## Exercise description
The records sit below. Return every line in them that holds the word "自认是个强者".

═══ Task input

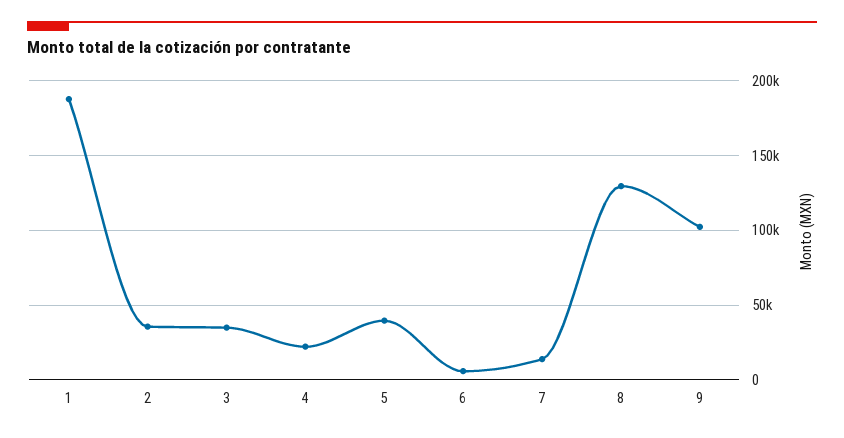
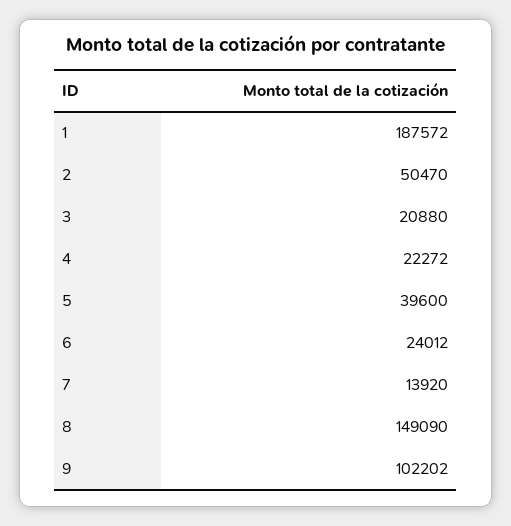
2: 35000 -> 50470
3: 35000 -> 20880
6: 5000 -> 24012
8: 130000 -> 149090

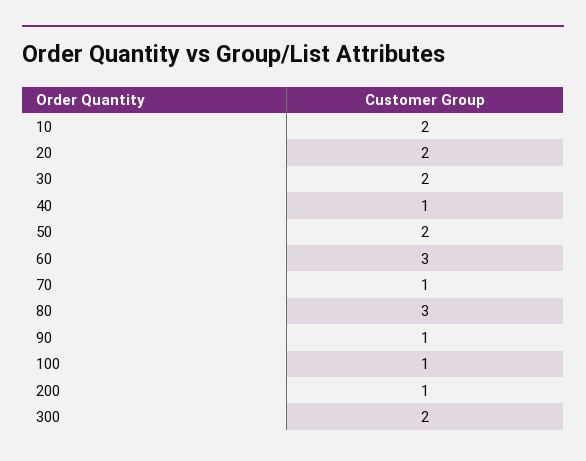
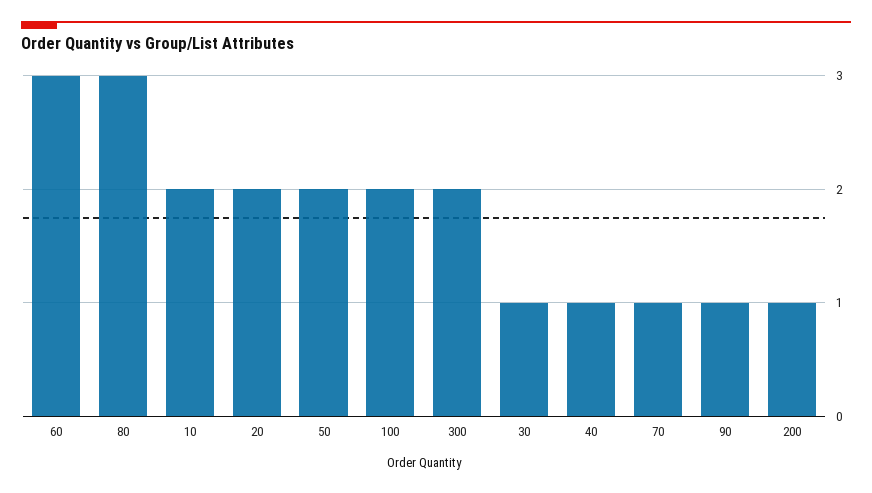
30: 2 -> 1
100: 1 -> 2

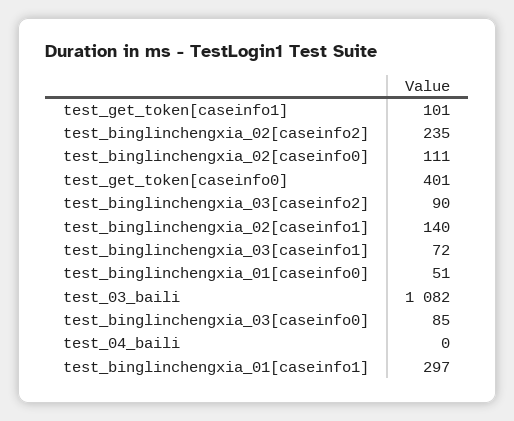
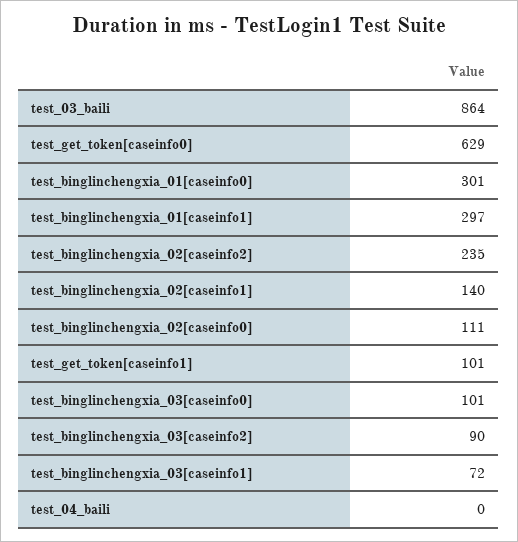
test_get_token[caseinfo0]: 401 -> 629
test_binglinchengxia_01[caseinfo0]: 51 -> 301
test_03_baili: 1082 -> 864
test_binglinchengxia_03[caseinfo0]: 85 -> 101

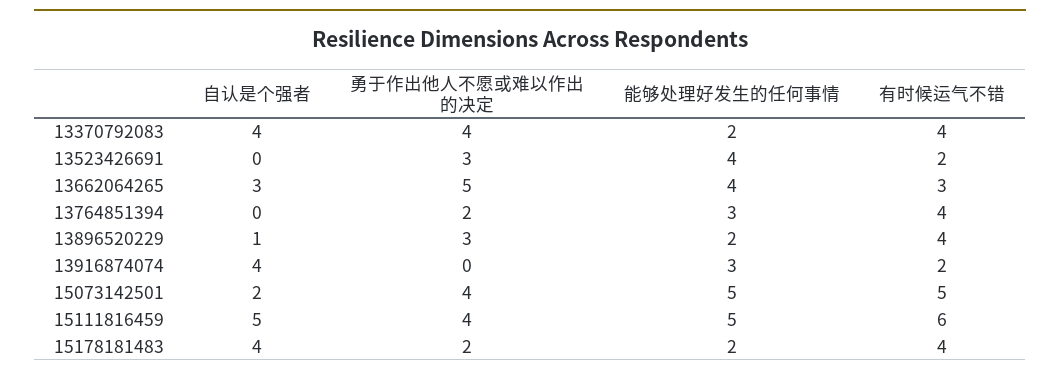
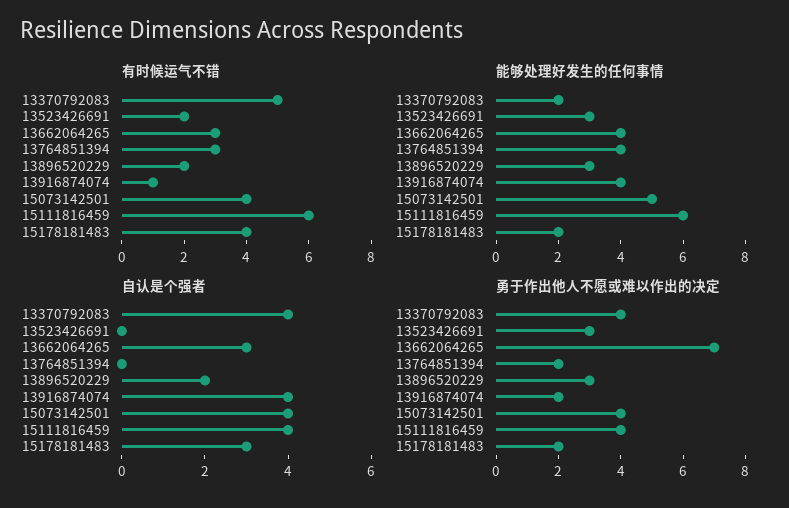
有时候运气不错, 13370792083: 4 -> 5
能够处理好发生的任何事情, 13523426691: 4 -> 3
勇于作出他人不愿或难以作出的决定, 13662064265: 5 -> 7
能够处理好发生的任何事情, 13764851394: 3 -> 4
有时候运气不错, 13764851394: 4 -> 3
自认是个强者, 13896520229: 1 -> 2
能够处理好发生的任何事情, 13896520229: 2 -> 3
有时候运气不错, 13896520229: 4 -> 2
勇于作出他人不愿或难以作出的决定, 13916874074: 0 -> 2
能够处理好发生的任何事情, 13916874074: 3 -> 4
有时候运气不错, 13916874074: 2 -> 1
自认是个强者, 15073142501: 2 -> 4
有时候运气不错, 15073142501: 5 -> 4
自认是个强者, 15111816459: 5 -> 4
能够处理好发生的任何事情, 15111816459: 5 -> 6
自认是个强者, 15178181483: 4 -> 3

══════

## Reply to the task
自认是个强者, 13896520229: 1 -> 2
自认是个强者, 15073142501: 2 -> 4
自认是个强者, 15111816459: 5 -> 4
自认是个强者, 15178181483: 4 -> 3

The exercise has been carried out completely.